Film

Kill me if you can

  • Drammatico

Production

Fremantle Italia & The Apartment
with Rai Cinema

Year

2022

Directed by

Alex Infascelli

Screenplay

Alex Infascelli, Vincenzo Scuccimarra

Distributor

Wanted Cinema

Synopsis

On 31 October 1969, TV programmes across America were interrupted by a news flash: a man armed to the teeth has taken control of a TWA jet from Los Angeles to San Francisco, new final destination: Rome. Thus begins the longest hijacking in aviation history. While America is glued in front of the TV sets to follow with bated breath the odyssey of TWA flight 85, FBI agents identify the boy. His name is Raffaele Minichiello, 19, who emigrated to the USA from Irpinia in Southern Italy after the 1962 earthquake, a Marine decorated for bravery in battle. In the meantime, Italy too has begun to follow their compatriot’s joust through the skies. When he reaches Rome, Minichiello tries to escape in a police car but is caught and arrested… Kill Me If You Can is the incredible story of Raffaele Minichiello, a life scanned by earthquakes, bombings, wars, personal tragedies and all sorts of troubles, but always marked by an invincible will to live, or rather, to survive, despite a fate that seems to be raging against him.

Director's note

In my two previous documentaries, I dealt with the (complex) simplicity of two men like Emilio D'Alessandro and Francesco Totti. For the story of Raffaele Minichiello – Mini for his friends – I had to readjust my narrative model, because here I was faced with an enigma. Raffaele, in his formally simple figure, is not only unfathomable but also an unconscious bearer of truths that even he does not seem to possess.

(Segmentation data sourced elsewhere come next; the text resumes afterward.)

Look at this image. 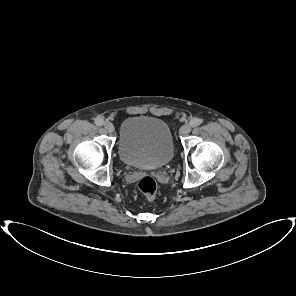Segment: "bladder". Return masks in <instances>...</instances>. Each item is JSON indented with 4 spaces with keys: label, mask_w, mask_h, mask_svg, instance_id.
<instances>
[{
    "label": "bladder",
    "mask_w": 296,
    "mask_h": 296,
    "mask_svg": "<svg viewBox=\"0 0 296 296\" xmlns=\"http://www.w3.org/2000/svg\"><path fill=\"white\" fill-rule=\"evenodd\" d=\"M173 153L172 134L163 120L134 116L122 122L118 154L124 164L144 170L158 169L172 160Z\"/></svg>",
    "instance_id": "bladder-1"
}]
</instances>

For the first time I found myself without a written ending, a predetermined port of call or, more befittingly in this case, a safe landing ground. Instead, I chose to document our meeting, creating around it a tableau of resonance, not to spice things up – I think the interview alone would have been enough – but to try to understand, to sit down and catch my breath. The astonishing archive material I found in years of research, stresses how even before me others had become interested in his story and found observing Raffaele in his world important, such is his estrangement from it. In fact, whether stuck in a 1960s black and white 16mm film still, or a Rai video from the 1980s, Raffaele always seems detached from the context and plunged in his own world, his own time, his own dimension. This continuous zooming in on and out from the character resulted in the most earnest of my works, not only in terms of approach or empathy with the protagonist, but also from a narrative point of view. Some discoveries or twists in the tale came to me while I was already editing, and so I let them fall into place wherever I found myself chronologically.